- [WORK TASK]
Among the records below, find the line that has "(395, 235) = (562, 353): none"; from there, give the lines again exactly, and stop after the line that has "(521, 407) = (705, 585): white".

- [RECORDS TO USE]
---*---
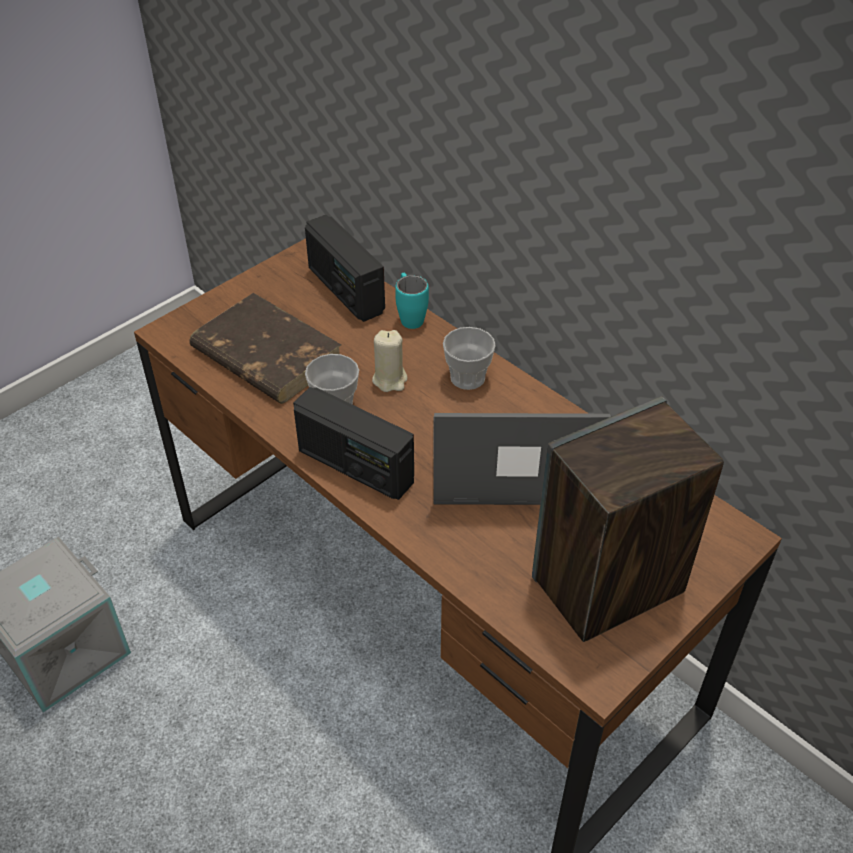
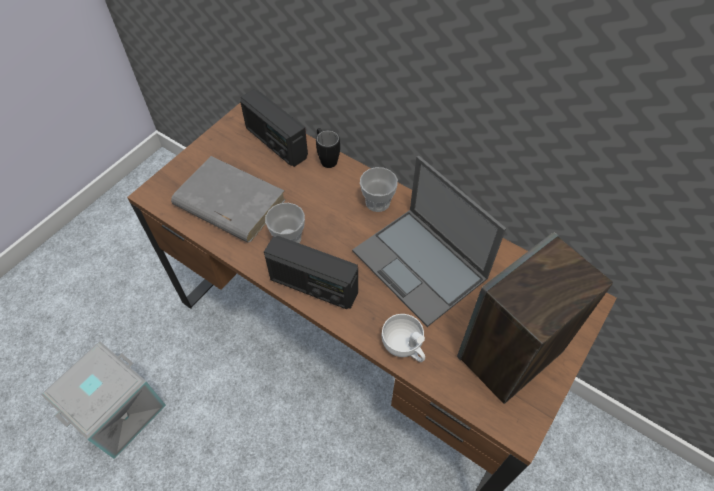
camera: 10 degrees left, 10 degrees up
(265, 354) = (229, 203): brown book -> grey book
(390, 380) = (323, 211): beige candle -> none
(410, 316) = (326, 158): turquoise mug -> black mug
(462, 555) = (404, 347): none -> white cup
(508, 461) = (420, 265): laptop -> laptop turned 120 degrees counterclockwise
---*---
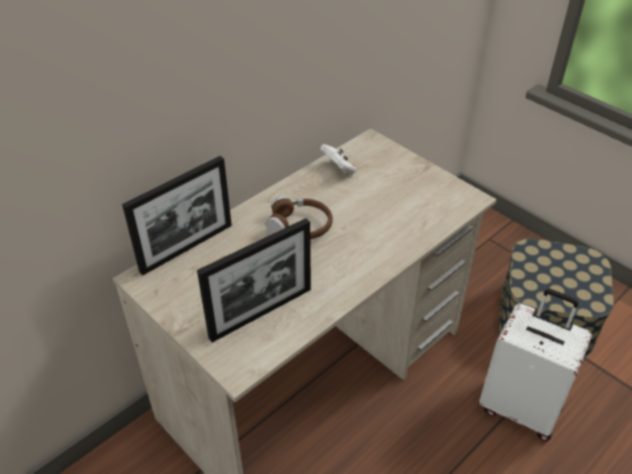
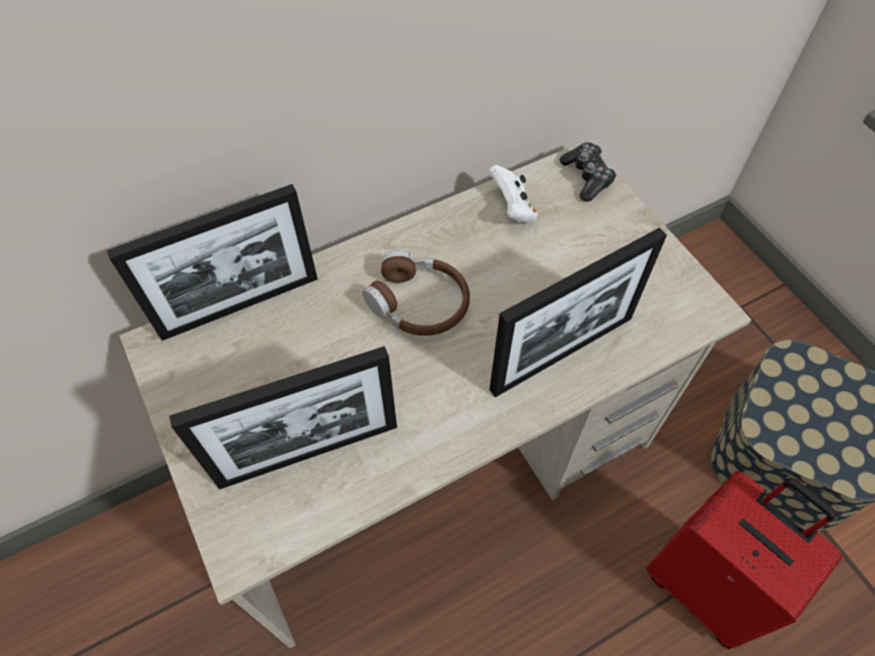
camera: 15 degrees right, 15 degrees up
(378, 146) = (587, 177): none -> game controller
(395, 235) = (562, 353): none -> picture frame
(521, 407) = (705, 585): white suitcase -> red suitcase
---*---
- [EXPECTED OUTPUT]
(395, 235) = (562, 353): none -> picture frame
(521, 407) = (705, 585): white suitcase -> red suitcase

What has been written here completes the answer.